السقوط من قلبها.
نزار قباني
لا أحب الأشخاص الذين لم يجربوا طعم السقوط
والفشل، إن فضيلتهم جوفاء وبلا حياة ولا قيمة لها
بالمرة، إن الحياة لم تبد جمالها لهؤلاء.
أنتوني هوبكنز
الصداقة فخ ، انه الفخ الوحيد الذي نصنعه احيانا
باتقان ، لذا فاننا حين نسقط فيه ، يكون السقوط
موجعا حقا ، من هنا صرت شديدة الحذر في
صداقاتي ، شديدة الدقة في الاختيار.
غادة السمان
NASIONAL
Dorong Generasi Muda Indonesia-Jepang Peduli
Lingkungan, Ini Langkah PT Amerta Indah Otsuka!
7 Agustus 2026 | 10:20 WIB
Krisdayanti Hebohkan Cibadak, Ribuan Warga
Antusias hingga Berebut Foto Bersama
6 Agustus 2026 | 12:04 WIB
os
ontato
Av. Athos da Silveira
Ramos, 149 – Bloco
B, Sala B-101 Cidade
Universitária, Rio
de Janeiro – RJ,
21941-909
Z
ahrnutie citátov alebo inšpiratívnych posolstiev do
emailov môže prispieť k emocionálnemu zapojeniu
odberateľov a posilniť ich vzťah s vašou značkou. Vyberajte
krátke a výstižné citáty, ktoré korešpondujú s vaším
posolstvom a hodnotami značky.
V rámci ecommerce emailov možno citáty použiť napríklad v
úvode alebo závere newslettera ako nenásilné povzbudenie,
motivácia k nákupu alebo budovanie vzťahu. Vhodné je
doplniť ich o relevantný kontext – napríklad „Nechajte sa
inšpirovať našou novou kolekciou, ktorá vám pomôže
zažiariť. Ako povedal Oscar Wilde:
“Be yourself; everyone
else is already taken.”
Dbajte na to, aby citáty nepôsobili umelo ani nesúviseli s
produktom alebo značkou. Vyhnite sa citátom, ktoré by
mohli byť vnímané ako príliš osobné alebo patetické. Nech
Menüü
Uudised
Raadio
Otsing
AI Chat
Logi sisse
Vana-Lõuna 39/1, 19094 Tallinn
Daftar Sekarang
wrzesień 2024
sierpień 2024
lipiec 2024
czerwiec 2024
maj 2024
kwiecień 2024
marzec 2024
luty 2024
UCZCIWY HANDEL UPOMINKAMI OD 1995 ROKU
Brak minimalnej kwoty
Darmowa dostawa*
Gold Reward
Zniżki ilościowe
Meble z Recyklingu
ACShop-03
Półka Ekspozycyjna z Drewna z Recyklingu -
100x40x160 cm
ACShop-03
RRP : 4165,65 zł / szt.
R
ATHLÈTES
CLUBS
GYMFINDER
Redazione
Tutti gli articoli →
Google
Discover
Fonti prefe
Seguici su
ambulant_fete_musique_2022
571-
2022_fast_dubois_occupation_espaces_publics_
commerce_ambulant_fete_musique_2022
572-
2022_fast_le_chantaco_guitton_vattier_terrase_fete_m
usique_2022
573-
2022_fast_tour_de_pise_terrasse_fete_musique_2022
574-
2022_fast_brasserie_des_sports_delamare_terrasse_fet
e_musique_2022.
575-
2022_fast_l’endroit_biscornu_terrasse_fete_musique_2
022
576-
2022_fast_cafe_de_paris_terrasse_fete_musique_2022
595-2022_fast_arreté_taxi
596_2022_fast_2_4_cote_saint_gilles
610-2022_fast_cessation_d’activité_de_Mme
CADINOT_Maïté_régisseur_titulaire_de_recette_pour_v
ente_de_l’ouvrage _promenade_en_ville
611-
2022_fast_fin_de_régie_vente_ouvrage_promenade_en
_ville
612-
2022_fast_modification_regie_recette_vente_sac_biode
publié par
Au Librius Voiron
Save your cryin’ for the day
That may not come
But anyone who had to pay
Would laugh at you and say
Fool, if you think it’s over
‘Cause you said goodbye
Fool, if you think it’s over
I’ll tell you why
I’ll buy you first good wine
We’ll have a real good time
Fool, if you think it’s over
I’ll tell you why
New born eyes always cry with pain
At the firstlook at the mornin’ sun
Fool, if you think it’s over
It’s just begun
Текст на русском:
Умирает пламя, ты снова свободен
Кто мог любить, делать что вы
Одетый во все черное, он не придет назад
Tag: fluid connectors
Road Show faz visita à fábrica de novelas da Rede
#####
# Work instruction:
Write out the text of every row above, keeping each line as it is.

# Written answer:
السقوط من قلبها.
نزار قباني
لا أحب الأشخاص الذين لم يجربوا طعم السقوط
والفشل، إن فضيلتهم جوفاء وبلا حياة ولا قيمة لها
بالمرة، إن الحياة لم تبد جمالها لهؤلاء.
أنتوني هوبكنز
الصداقة فخ ، انه الفخ الوحيد الذي نصنعه احيانا
باتقان ، لذا فاننا حين نسقط فيه ، يكون السقوط
موجعا حقا ، من هنا صرت شديدة الحذر في
صداقاتي ، شديدة الدقة في الاختيار.
غادة السمان
NASIONAL
Dorong Generasi Muda Indonesia-Jepang Peduli
Lingkungan, Ini Langkah PT Amerta Indah Otsuka!
7 Agustus 2026 | 10:20 WIB
Krisdayanti Hebohkan Cibadak, Ribuan Warga
Antusias hingga Berebut Foto Bersama
6 Agustus 2026 | 12:04 WIB
os
ontato
Av. Athos da Silveira
Ramos, 149 – Bloco
B, Sala B-101 Cidade
Universitária, Rio
de Janeiro – RJ,
21941-909
Z
ahrnutie citátov alebo inšpiratívnych posolstiev do
emailov môže prispieť k emocionálnemu zapojeniu
odberateľov a posilniť ich vzťah s vašou značkou. Vyberajte
krátke a výstižné citáty, ktoré korešpondujú s vaším
posolstvom a hodnotami značky.
V rámci ecommerce emailov možno citáty použiť napríklad v
úvode alebo závere newslettera ako nenásilné povzbudenie,
motivácia k nákupu alebo budovanie vzťahu. Vhodné je
doplniť ich o relevantný kontext – napríklad „Nechajte sa
inšpirovať našou novou kolekciou, ktorá vám pomôže
zažiariť. Ako povedal Oscar Wilde:
“Be yourself; everyone
else is already taken.”
Dbajte na to, aby citáty nepôsobili umelo ani nesúviseli s
produktom alebo značkou. Vyhnite sa citátom, ktoré by
mohli byť vnímané ako príliš osobné alebo patetické. Nech
Menüü
Uudised
Raadio
Otsing
AI Chat
Logi sisse
Vana-Lõuna 39/1, 19094 Tallinn
Daftar Sekarang
wrzesień 2024
sierpień 2024
lipiec 2024
czerwiec 2024
maj 2024
kwiecień 2024
marzec 2024
luty 2024
UCZCIWY HANDEL UPOMINKAMI OD 1995 ROKU
Brak minimalnej kwoty
Darmowa dostawa*
Gold Reward
Zniżki ilościowe
Meble z Recyklingu
ACShop-03
Półka Ekspozycyjna z Drewna z Recyklingu -
100x40x160 cm
ACShop-03
RRP : 4165,65 zł / szt.
R
ATHLÈTES
CLUBS
GYMFINDER
Redazione
Tutti gli articoli →
Google
Discover
Fonti prefe
Seguici su
ambulant_fete_musique_2022
571-
2022_fast_dubois_occupation_espaces_publics_
commerce_ambulant_fete_musique_2022
572-
2022_fast_le_chantaco_guitton_vattier_terrase_fete_m
usique_2022
573-
2022_fast_tour_de_pise_terrasse_fete_musique_2022
574-
2022_fast_brasserie_des_sports_delamare_terrasse_fet
e_musique_2022.
575-
2022_fast_l’endroit_biscornu_terrasse_fete_musique_2
022
576-
2022_fast_cafe_de_paris_terrasse_fete_musique_2022
595-2022_fast_arreté_taxi
596_2022_fast_2_4_cote_saint_gilles
610-2022_fast_cessation_d’activité_de_Mme
CADINOT_Maïté_régisseur_titulaire_de_recette_pour_v
ente_de_l’ouvrage _promenade_en_ville
611-
2022_fast_fin_de_régie_vente_ouvrage_promenade_en
_ville
612-
2022_fast_modification_regie_recette_vente_sac_biode
publié par
Au Librius Voiron
Save your cryin’ for the day
That may not come
But anyone who had to pay
Would laugh at you and say
Fool, if you think it’s over
‘Cause you said goodbye
Fool, if you think it’s over
I’ll tell you why
I’ll buy you first good wine
We’ll have a real good time
Fool, if you think it’s over
I’ll tell you why
New born eyes always cry with pain
At the firstlook at the mornin’ sun
Fool, if you think it’s over
It’s just begun
Текст на русском:
Умирает пламя, ты снова свободен
Кто мог любить, делать что вы
Одетый во все черное, он не придет назад
Tag: fluid connectors
Road Show faz visita à fábrica de novelas da Rede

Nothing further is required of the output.